I found myself imprisoned in a valley. My discomfort was not less, it was greater. I grant you that a down
current has never killed anybody, that the expression “flattened out by a down current” belongs to journalism and not to the language of flyers. How could air possibly pierce the ground? But here I was in a valley at the wheel of a ship that was three-quarters out of my control. Ahead of me a rocky prow swung to left and right, rose suddenly high in the air for a second like a wave over my head, and then plunged down below my horizon.

Horizon? There was no longer a horizon. I was in the wings of a theatre cluttered up with bits of scenery. Vertical, oblique, horizontal, all of plane geometry was awhirl. A hundred transversal valleys were muddled in a jumble of perspectives. Whenever I seemed about to take my bearings a new eruption would swing me round in a circle or send me tumbling wing over wing and I would have to try all over again to get clear of all this rubbish. Two ideas came into my mind. One was a discovery : for the first time I understood the cause of certain accidents in the mountains when no fog was present to explain them. For a single second, in a waltzing landscape like this, the flyer had been unable to distinguish between vertical mountainsides and horizontal planes. The other idea was a fixation: The sea is flat: I shall not hook anything out at sea.

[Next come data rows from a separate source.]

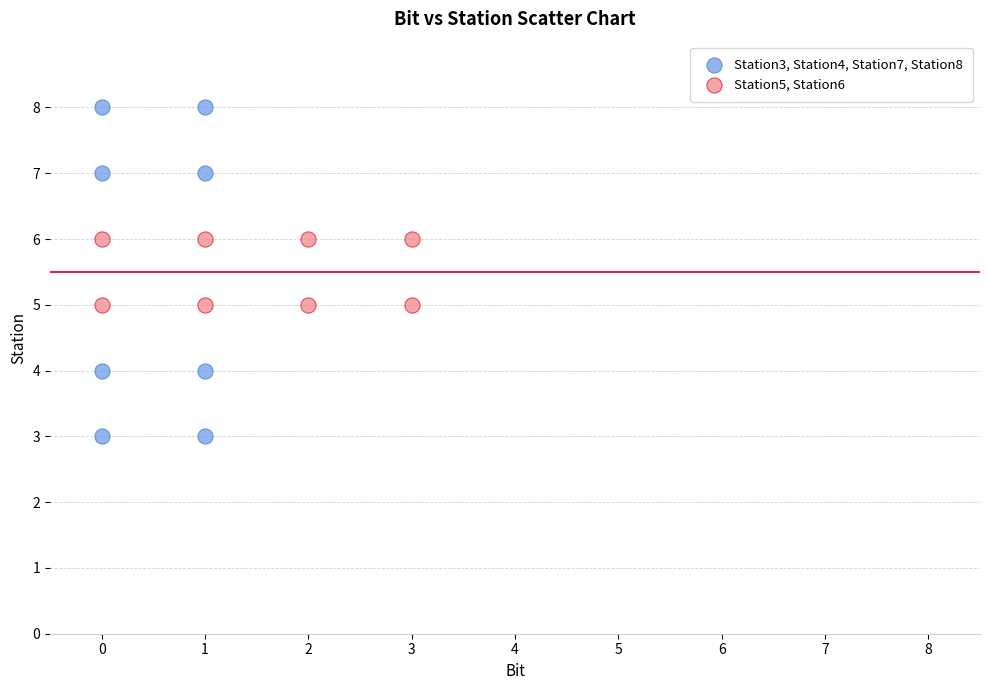

What are all the series names shown in the legend?

Station3, Station4, Station7, Station8, Station5, Station6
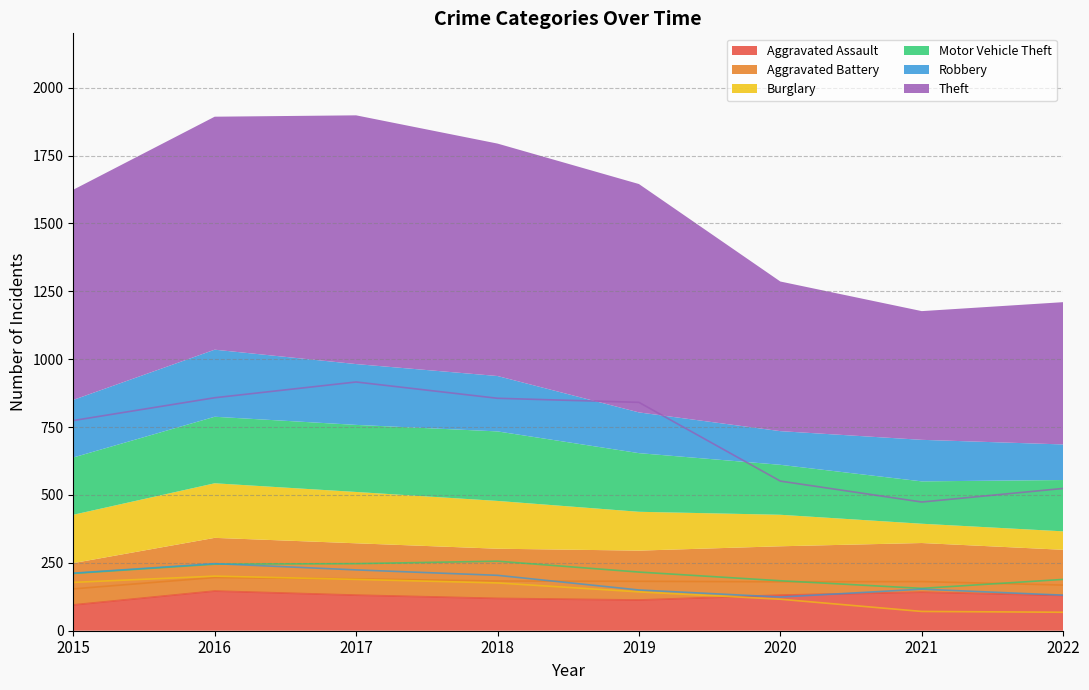

Between which two adjacent categories do Aggravated Assault and Robbery first intersect?

2019 and 2020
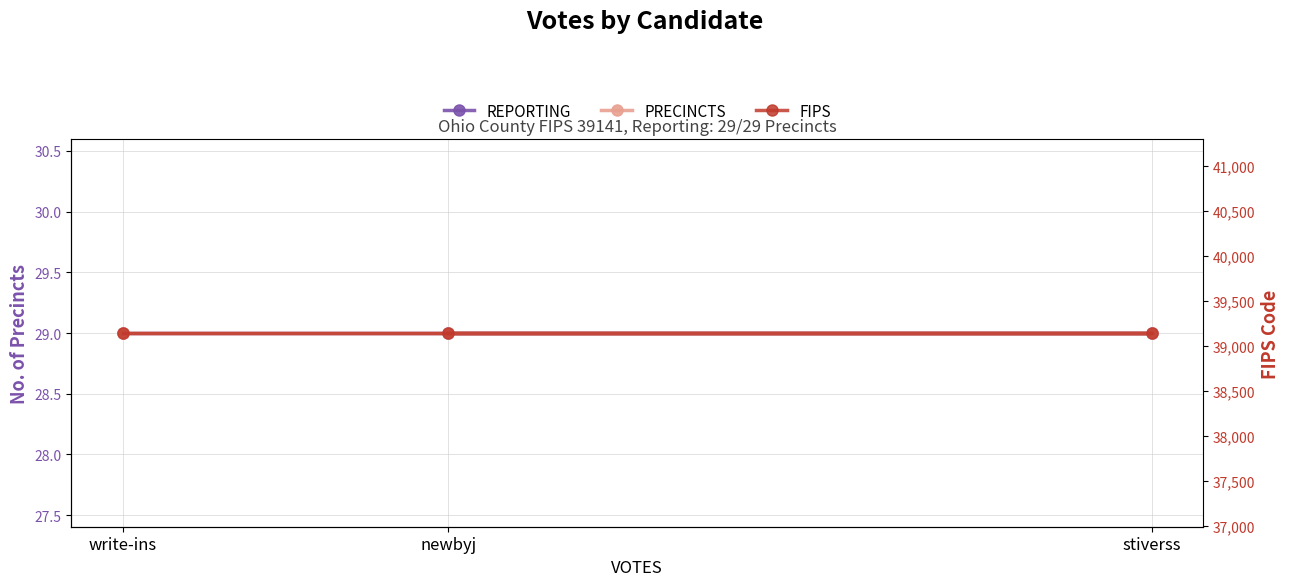

Which series changed the most between stiverss and write-ins?

REPORTING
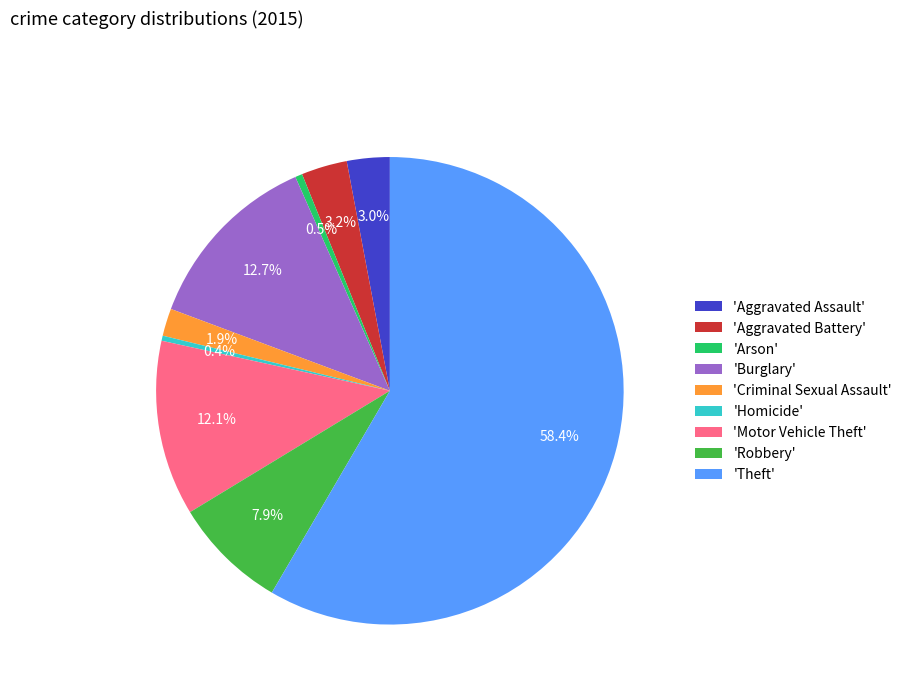

Between 'Aggravated Battery' and 'Arson', which is larger?

'Aggravated Battery'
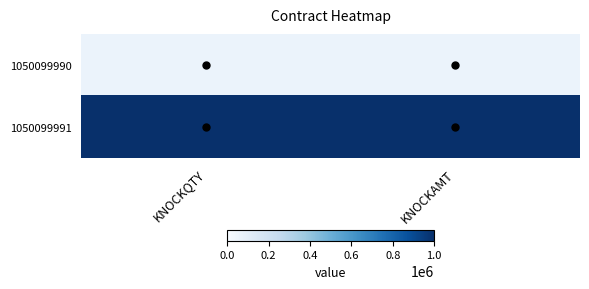

Between KNOCKQTY and KNOCKAMT, which is larger?

KNOCKQTY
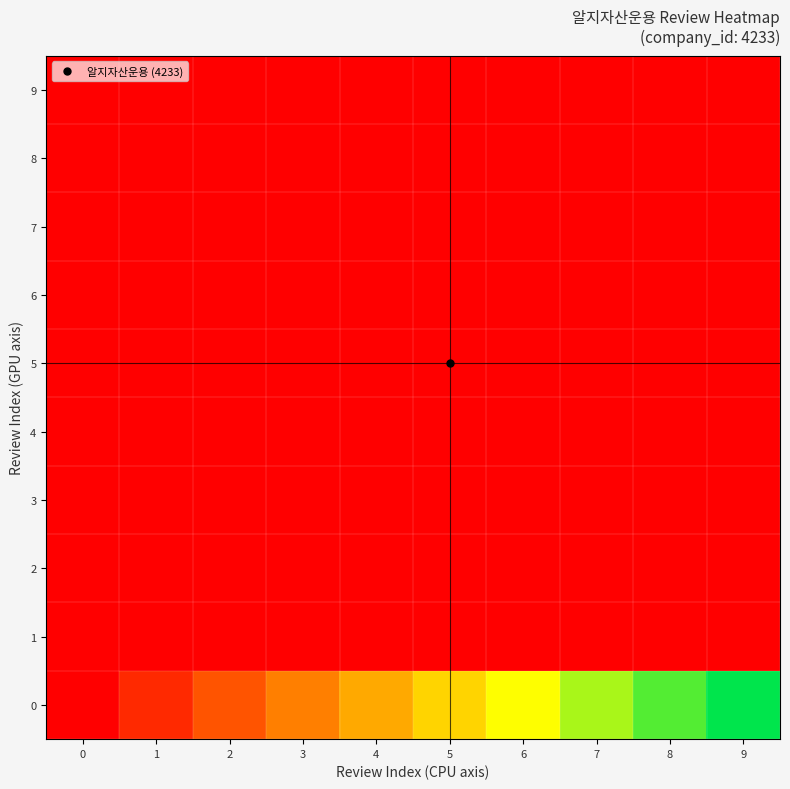

Reading left to right, extract all data points from this chart.

0: 0=1.0	1=471.2	2=941.4	3=1411.7	4=1881.9	5=2352.1	6=2822.3	7=3292.6	8=3762.8	9=4233.0
1: 0=0.0	1=1.0	2=2.0	3=3.0	4=4.0	5=5.0	6=6.0	7=7.0	8=8.0	9=9.0
2: 0=0.0	1=0.5	2=1.0	3=1.5	4=2.0	5=2.5	6=3.0	7=3.5	8=4.0	9=4.5
3: 0=0.0	1=0.3	2=0.7	3=1.0	4=1.3	5=1.7	6=2.0	7=2.3	8=2.7	9=3.0
4: 0=0.0	1=0.3	2=0.5	3=0.8	4=1.0	5=1.2	6=1.5	7=1.7	8=2.0	9=2.2
5: 0=0.0	1=0.2	2=0.4	3=0.6	4=0.8	5=1.0	6=1.2	7=1.4	8=1.6	9=1.8
6: 0=0.0	1=0.2	2=0.3	3=0.5	4=0.7	5=0.8	6=1.0	7=1.2	8=1.3	9=1.5
7: 0=0.0	1=0.1	2=0.3	3=0.4	4=0.6	5=0.7	6=0.9	7=1.0	8=1.1	9=1.3
8: 0=0.0	1=0.1	2=0.3	3=0.4	4=0.5	5=0.6	6=0.8	7=0.9	8=1.0	9=1.1
9: 0=0.0	1=0.1	2=0.2	3=0.3	4=0.4	5=0.6	6=0.7	7=0.8	8=0.9	9=1.0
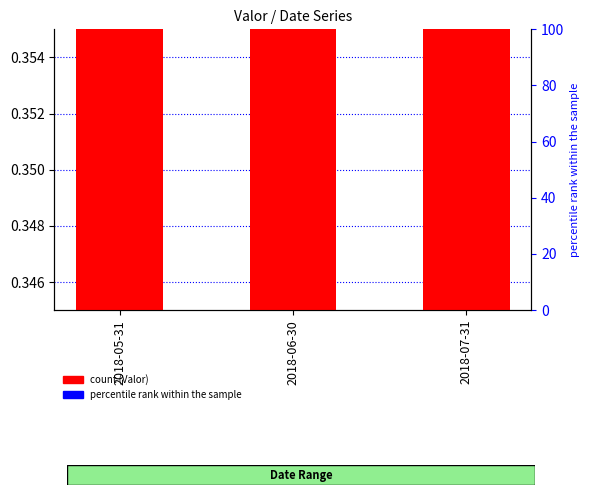

At which label is the value closest to 0?

2018-07-31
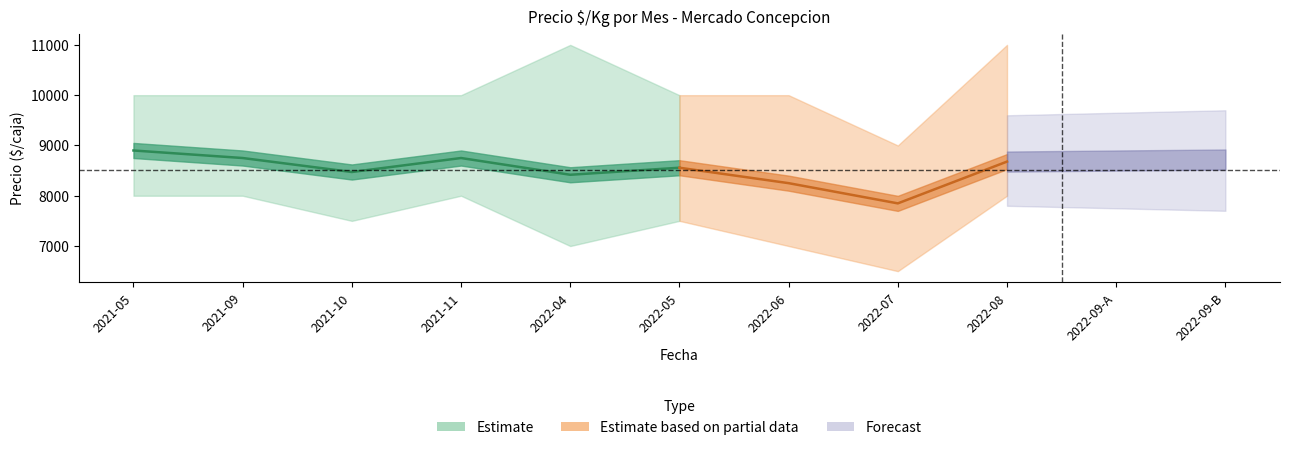

The value of Precio maximo at 2022-06 is 10000. True or false?

True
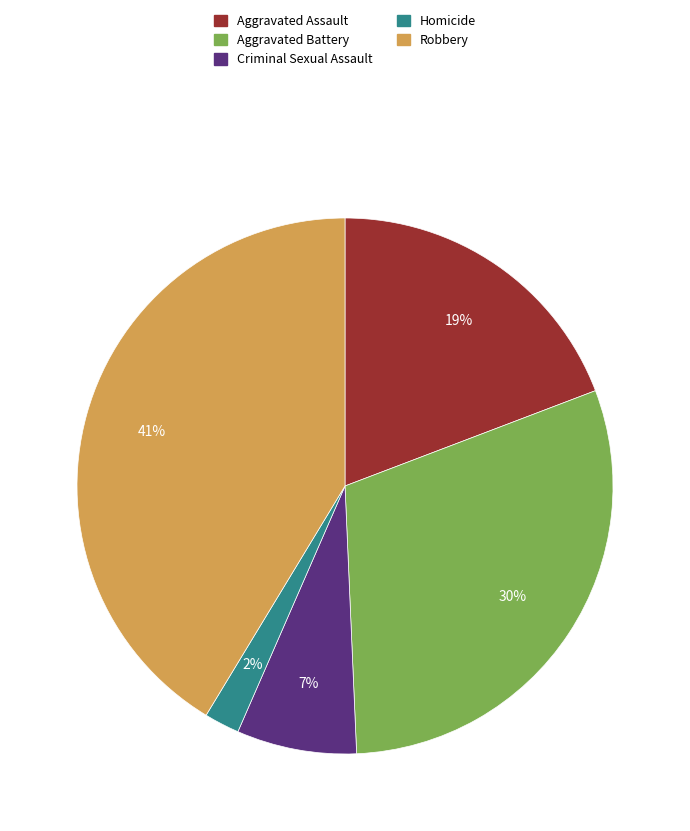

How many slices are in this pie chart?

5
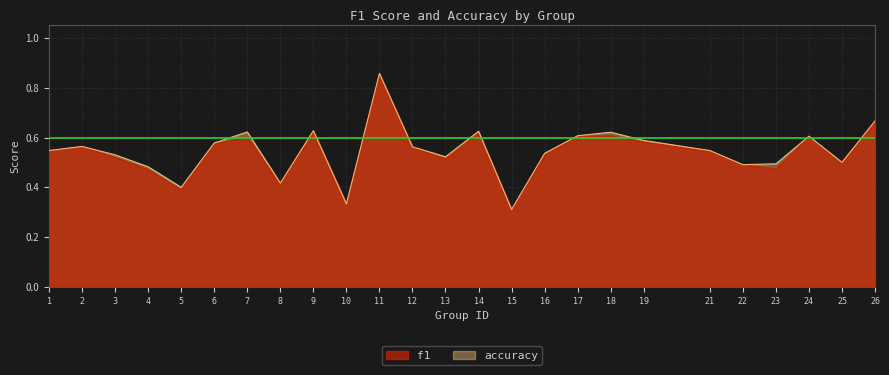

What are all the series names shown in the legend?

f1, accuracy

I banked—or should I use that word to indicate a vague and stubborn jockeying through the east-west valleys? Still nothing pathetic to report. I was wrestling with chaos, was wearing myself out in a battle with chaos, struggling to keep in the air a gigantic house of cards that kept collapsing despite all I could do. Scarcely the faintest twinge of fear went through me when one of the walls of my prison rose suddenly like a tidal wave over my head. My heart hardly skipped a beat
when I was tripped up by one of the whirling eddies of air that the sharp ridge darted into my ship. If I felt anything unmistakably in the haze of confused feelings and notions that came over me each time one of these power magazines blew up, it was a feeling of respect. I respected that sharp-toothed ridge. I respected that peak. I respected that dome. I respected that transversal valley opening out into my valley and about to toss me God knew how violently as soon as its torrent of wind flowed into the one on which I was being borne along.